* WORK REQUEST: Go through the records and extract every line with the word "CIRCLE".

* DATA FOR THIS EXERCISE:
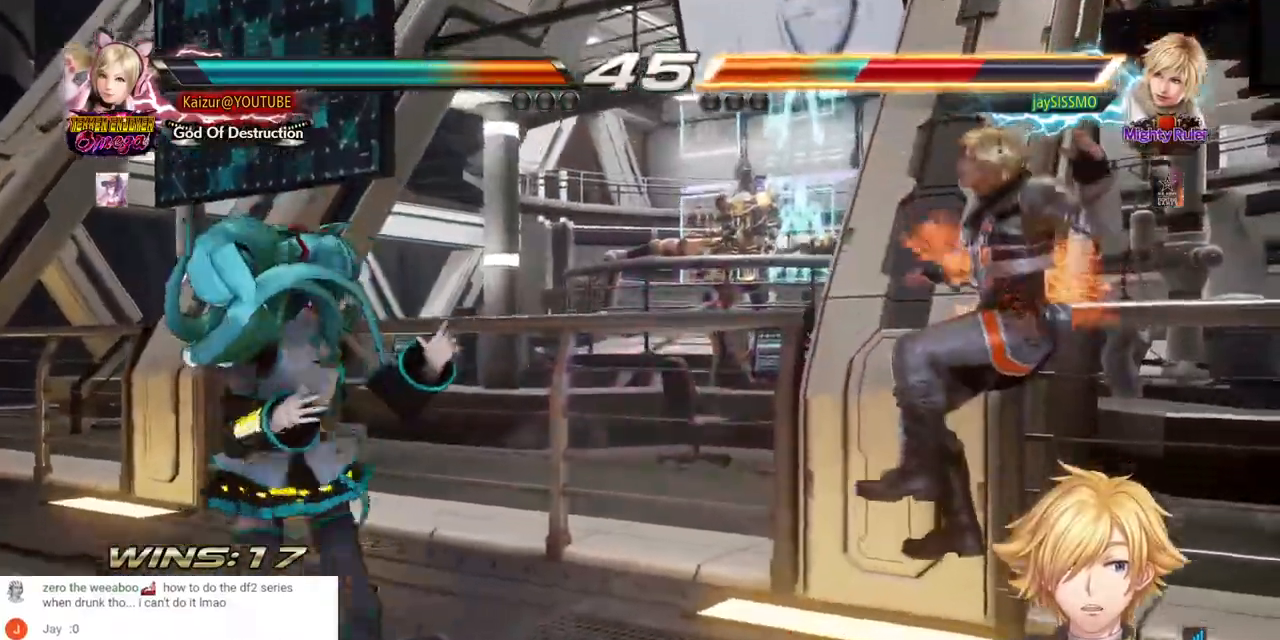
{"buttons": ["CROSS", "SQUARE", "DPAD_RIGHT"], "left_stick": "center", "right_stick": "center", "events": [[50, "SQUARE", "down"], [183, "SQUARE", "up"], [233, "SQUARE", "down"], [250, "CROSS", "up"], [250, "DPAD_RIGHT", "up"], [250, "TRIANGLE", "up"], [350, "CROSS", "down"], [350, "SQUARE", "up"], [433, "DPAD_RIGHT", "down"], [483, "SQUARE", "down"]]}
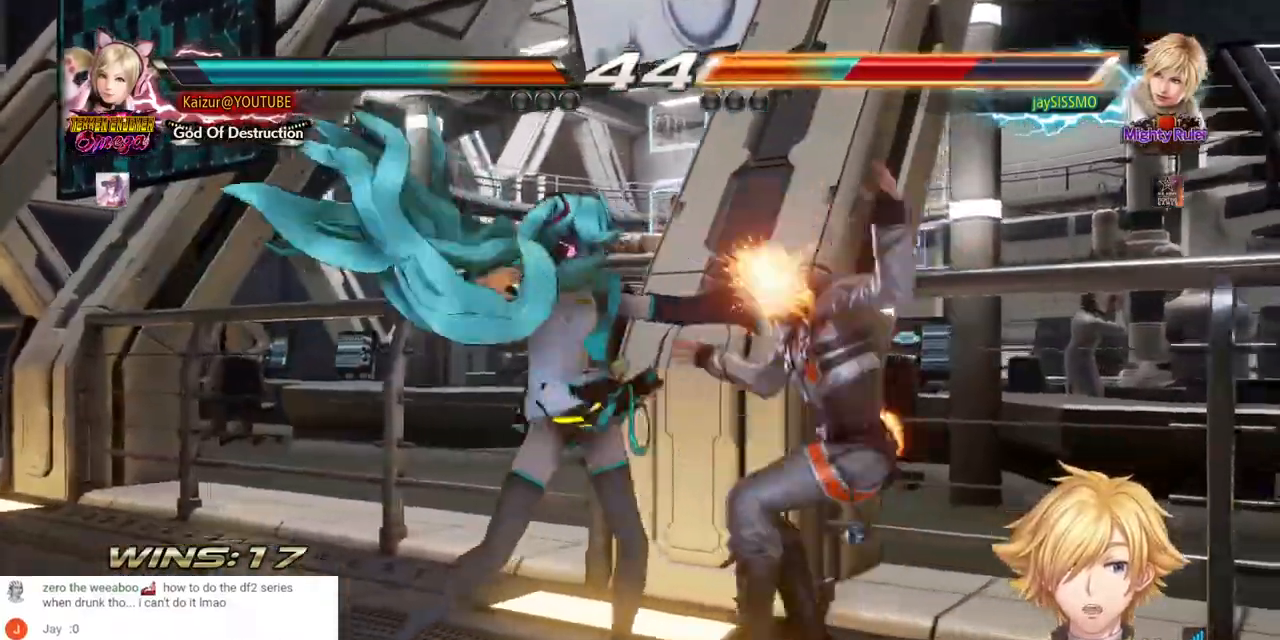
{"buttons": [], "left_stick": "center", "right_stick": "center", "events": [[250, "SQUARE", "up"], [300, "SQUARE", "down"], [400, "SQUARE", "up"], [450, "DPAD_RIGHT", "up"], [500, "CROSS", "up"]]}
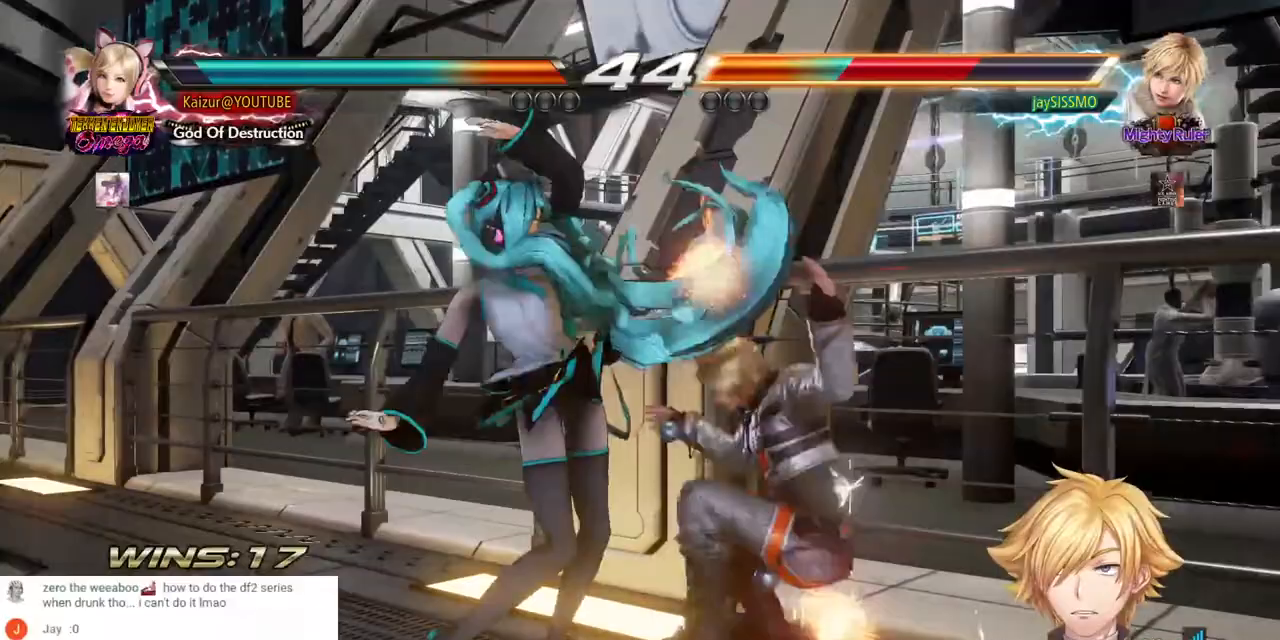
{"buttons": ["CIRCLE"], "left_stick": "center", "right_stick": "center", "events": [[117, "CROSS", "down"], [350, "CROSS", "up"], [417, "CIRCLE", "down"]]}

==

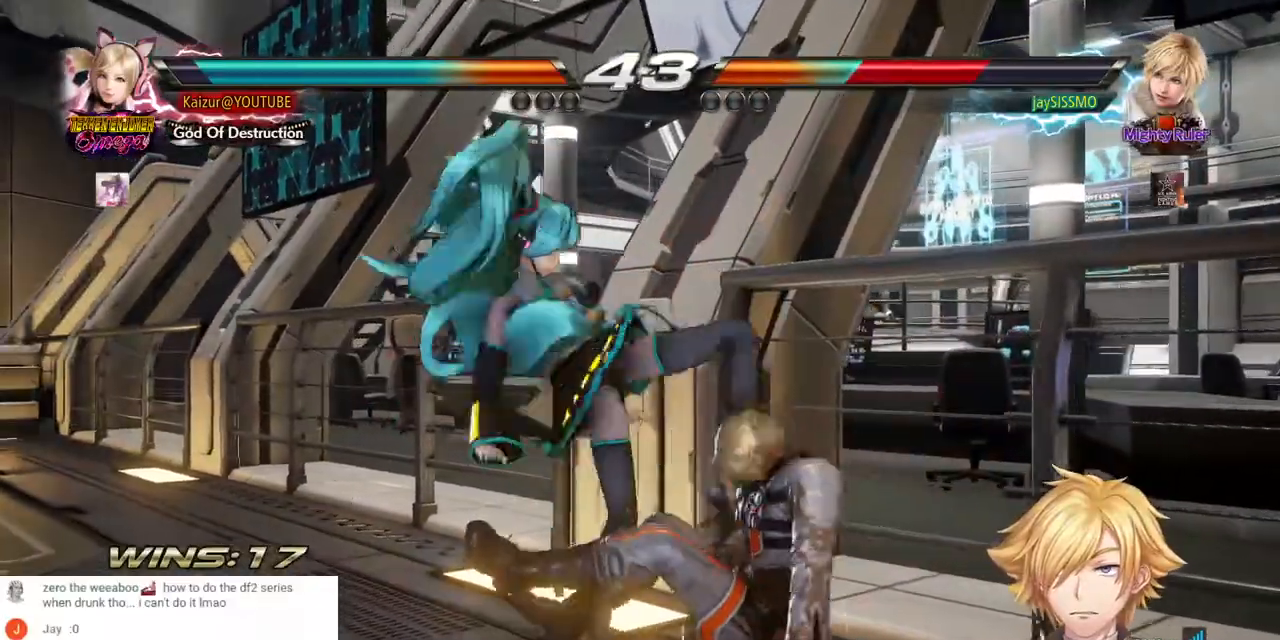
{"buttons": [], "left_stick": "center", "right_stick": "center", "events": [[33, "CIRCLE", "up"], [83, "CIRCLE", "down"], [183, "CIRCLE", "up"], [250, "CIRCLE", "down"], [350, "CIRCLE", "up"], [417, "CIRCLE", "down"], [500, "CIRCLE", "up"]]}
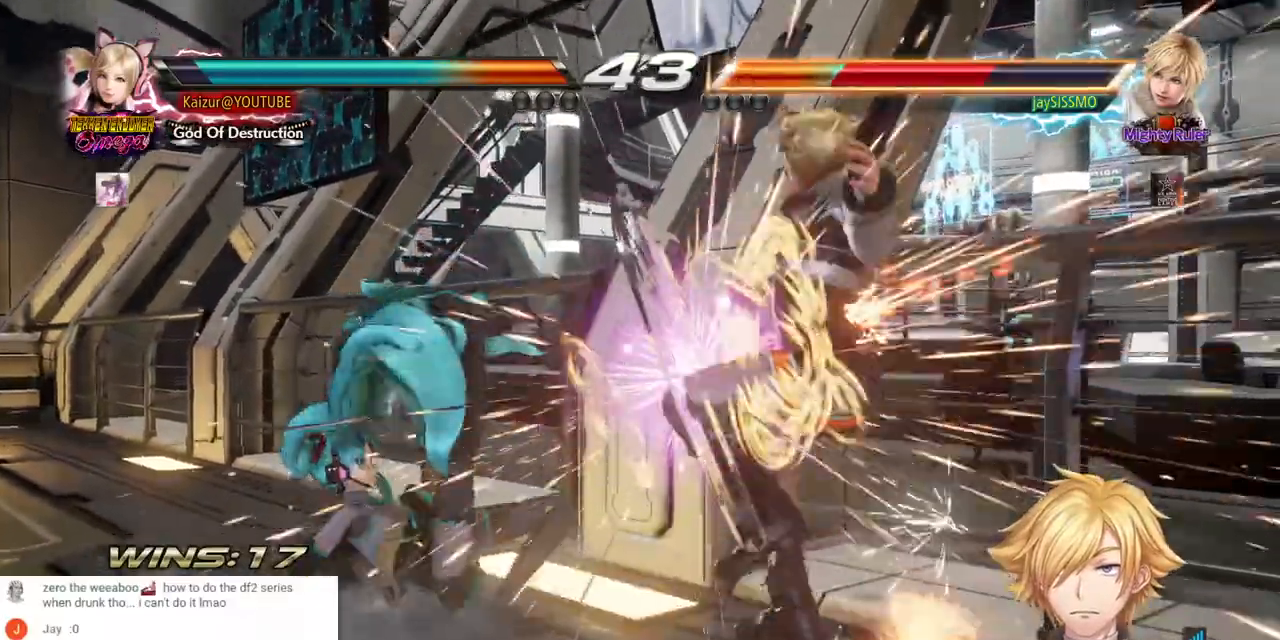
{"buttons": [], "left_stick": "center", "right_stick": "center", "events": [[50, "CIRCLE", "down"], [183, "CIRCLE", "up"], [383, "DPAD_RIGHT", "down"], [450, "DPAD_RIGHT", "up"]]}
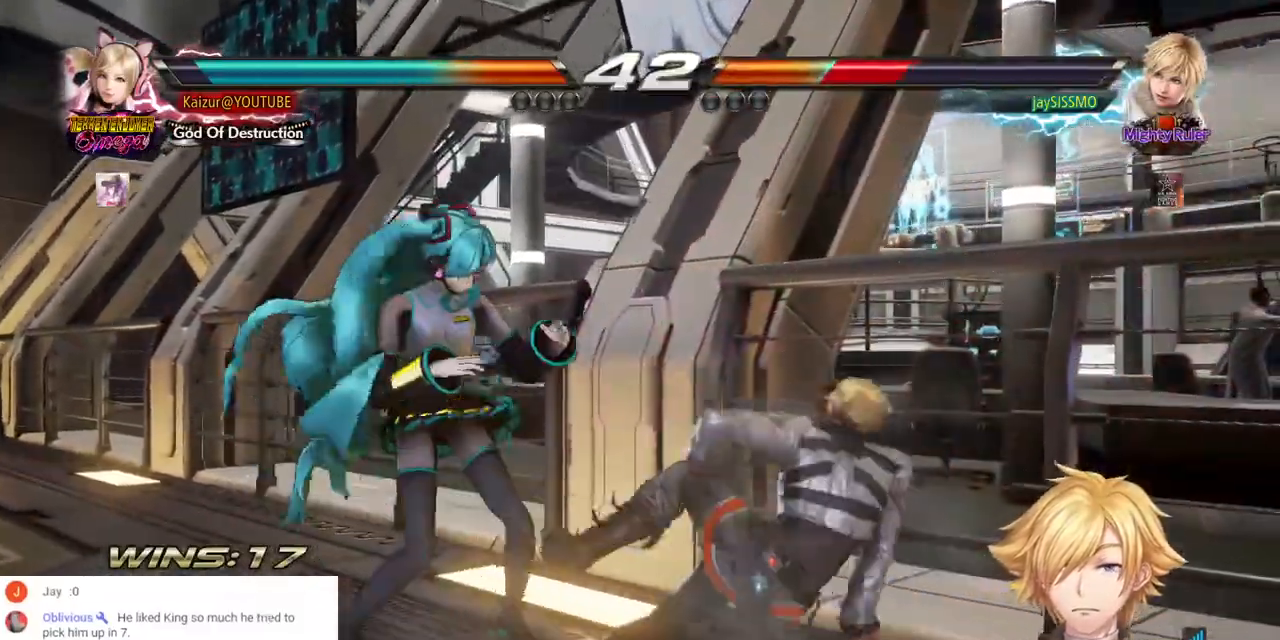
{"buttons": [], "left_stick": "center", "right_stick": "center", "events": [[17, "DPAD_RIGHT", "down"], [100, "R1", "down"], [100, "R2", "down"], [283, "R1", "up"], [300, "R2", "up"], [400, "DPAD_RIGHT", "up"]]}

* EXERCISE RESPONSE:
{"buttons": ["CIRCLE"], "left_stick": "center", "right_stick": "center", "events": [[117, "CROSS", "down"], [350, "CROSS", "up"], [417, "CIRCLE", "down"]]}
{"buttons": [], "left_stick": "center", "right_stick": "center", "events": [[33, "CIRCLE", "up"], [83, "CIRCLE", "down"], [183, "CIRCLE", "up"], [250, "CIRCLE", "down"], [350, "CIRCLE", "up"], [417, "CIRCLE", "down"], [500, "CIRCLE", "up"]]}
{"buttons": [], "left_stick": "center", "right_stick": "center", "events": [[50, "CIRCLE", "down"], [183, "CIRCLE", "up"], [383, "DPAD_RIGHT", "down"], [450, "DPAD_RIGHT", "up"]]}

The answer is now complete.